- _WHAT TO WORK ON_
Given the records below, pull every line with the word "wrist" into the answer.

- _SOURCE RECORDS_
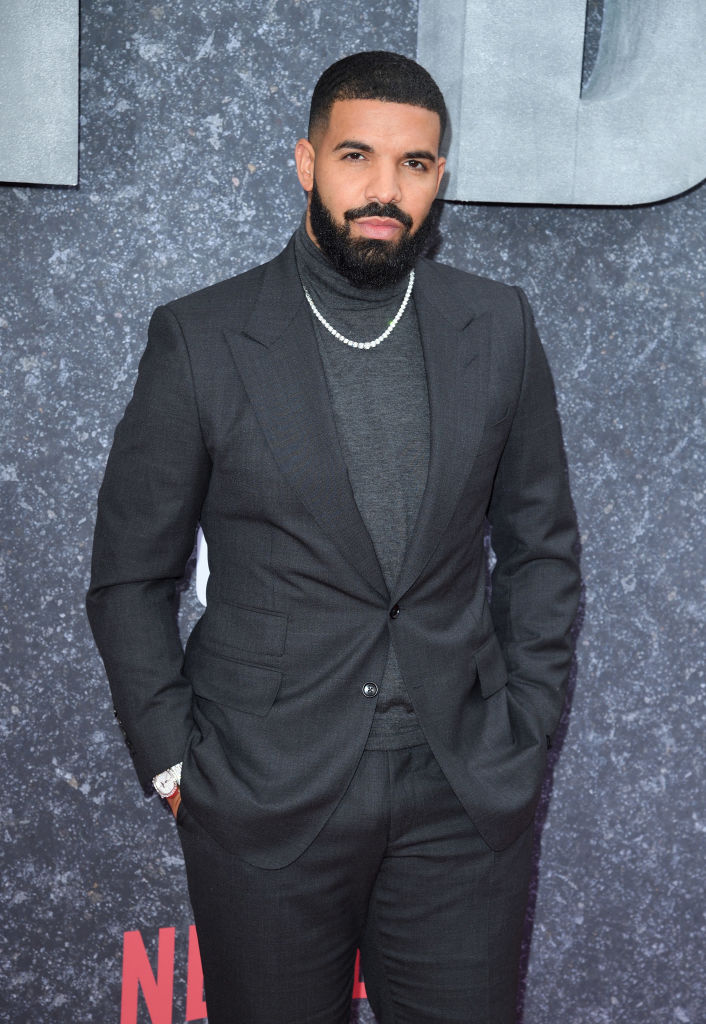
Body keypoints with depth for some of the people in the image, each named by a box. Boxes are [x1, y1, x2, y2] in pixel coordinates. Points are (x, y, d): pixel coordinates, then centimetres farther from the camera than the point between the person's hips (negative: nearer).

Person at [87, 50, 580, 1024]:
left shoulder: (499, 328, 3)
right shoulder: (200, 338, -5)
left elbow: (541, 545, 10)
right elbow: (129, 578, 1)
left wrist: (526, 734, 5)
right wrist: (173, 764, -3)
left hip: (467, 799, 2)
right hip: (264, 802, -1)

---

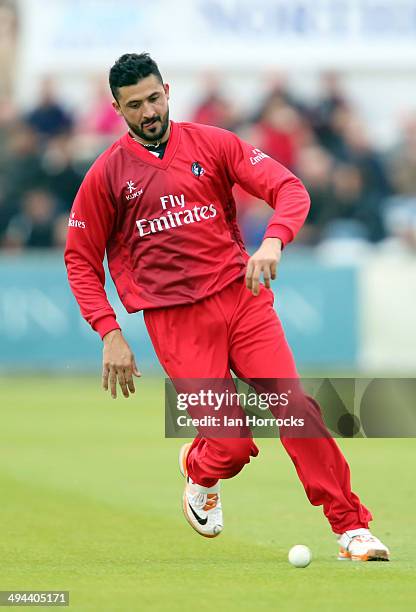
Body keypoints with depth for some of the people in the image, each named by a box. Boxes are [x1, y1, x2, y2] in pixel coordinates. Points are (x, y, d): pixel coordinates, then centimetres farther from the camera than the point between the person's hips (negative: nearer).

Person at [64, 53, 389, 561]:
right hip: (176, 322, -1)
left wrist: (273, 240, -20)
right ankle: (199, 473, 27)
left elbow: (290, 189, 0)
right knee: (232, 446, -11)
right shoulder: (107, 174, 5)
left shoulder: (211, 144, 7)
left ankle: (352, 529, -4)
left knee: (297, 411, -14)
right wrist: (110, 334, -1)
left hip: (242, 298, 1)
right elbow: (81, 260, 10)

...

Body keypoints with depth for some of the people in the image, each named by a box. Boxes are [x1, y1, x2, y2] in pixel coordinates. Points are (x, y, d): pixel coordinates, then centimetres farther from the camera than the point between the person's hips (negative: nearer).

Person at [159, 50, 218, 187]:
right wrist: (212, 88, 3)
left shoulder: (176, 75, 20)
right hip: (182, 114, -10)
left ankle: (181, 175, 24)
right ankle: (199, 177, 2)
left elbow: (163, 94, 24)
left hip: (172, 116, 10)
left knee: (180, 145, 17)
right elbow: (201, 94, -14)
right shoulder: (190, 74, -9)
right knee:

- _TASK RESPONSE_
left wrist: (526, 734, 5)
right wrist: (173, 764, -3)
left wrist: (273, 240, -20)
right wrist: (110, 334, -1)
right wrist: (212, 88, 3)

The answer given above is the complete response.